If a smartphone does not have service when a recording ends, an encrypted version is saved on the phone until it has service. The video is then uploaded  automatically.

“It gives us features that are both accountability-based and safety-based,” Bell said.

Previously, the department used basic, inexpensive cameras that anyone could buy online. They were clunky, according to Bell, and required more of a process to transfer video from a camera to a computer.

Bell said he had looked at several options for new body cameras when he came across the one on which he settled. The department received two smartphones from the company for a two-month trial. After a week, however, the town’s police officers reportedly liked the cameras and said they did not want a break between the trial period and signing up because they did not want to go back to the old system.
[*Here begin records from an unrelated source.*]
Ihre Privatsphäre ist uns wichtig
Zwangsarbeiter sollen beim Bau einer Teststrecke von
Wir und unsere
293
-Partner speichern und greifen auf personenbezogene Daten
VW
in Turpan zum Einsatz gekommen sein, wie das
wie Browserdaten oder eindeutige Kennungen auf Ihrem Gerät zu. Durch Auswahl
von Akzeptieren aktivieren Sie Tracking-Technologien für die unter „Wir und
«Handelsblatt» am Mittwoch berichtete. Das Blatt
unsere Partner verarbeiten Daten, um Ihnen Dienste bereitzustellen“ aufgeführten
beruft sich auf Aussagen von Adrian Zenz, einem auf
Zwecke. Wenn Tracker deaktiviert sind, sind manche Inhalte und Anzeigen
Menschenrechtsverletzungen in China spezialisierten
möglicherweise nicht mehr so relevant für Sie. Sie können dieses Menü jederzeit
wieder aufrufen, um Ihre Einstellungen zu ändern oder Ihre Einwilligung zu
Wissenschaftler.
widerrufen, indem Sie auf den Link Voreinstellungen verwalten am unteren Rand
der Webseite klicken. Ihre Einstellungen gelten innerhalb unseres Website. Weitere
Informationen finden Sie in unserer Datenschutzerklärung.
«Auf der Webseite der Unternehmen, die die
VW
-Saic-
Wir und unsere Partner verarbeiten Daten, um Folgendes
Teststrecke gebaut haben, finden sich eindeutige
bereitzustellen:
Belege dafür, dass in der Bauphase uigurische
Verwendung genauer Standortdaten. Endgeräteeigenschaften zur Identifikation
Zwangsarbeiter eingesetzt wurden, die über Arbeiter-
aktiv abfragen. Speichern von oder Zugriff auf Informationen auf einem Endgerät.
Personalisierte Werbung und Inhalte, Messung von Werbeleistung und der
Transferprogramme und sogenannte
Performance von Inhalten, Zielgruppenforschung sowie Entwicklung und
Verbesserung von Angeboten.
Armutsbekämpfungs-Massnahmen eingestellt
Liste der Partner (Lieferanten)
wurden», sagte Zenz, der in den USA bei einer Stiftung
Bell said the Police Department received a good deal on the smartphones. When signing up for service with AT&T, the department received a credit that covered the cost of buying the phones. Now, each month the department pays $47 and $49 for the body camera data management, coming to about $1,200 a year per smartphone.

Bell said the total cost is slightly more than the price of other body camera equipment he had considered, but that equipment did not have automatic uploading or other features included in the system he selected.

“It involves the officer having to come in, dock the camera, make sure it’s charged, do all the things to move the video to where it needed to be,” Bell said. “With these (smartphones), the officers don’t need to do any of that.”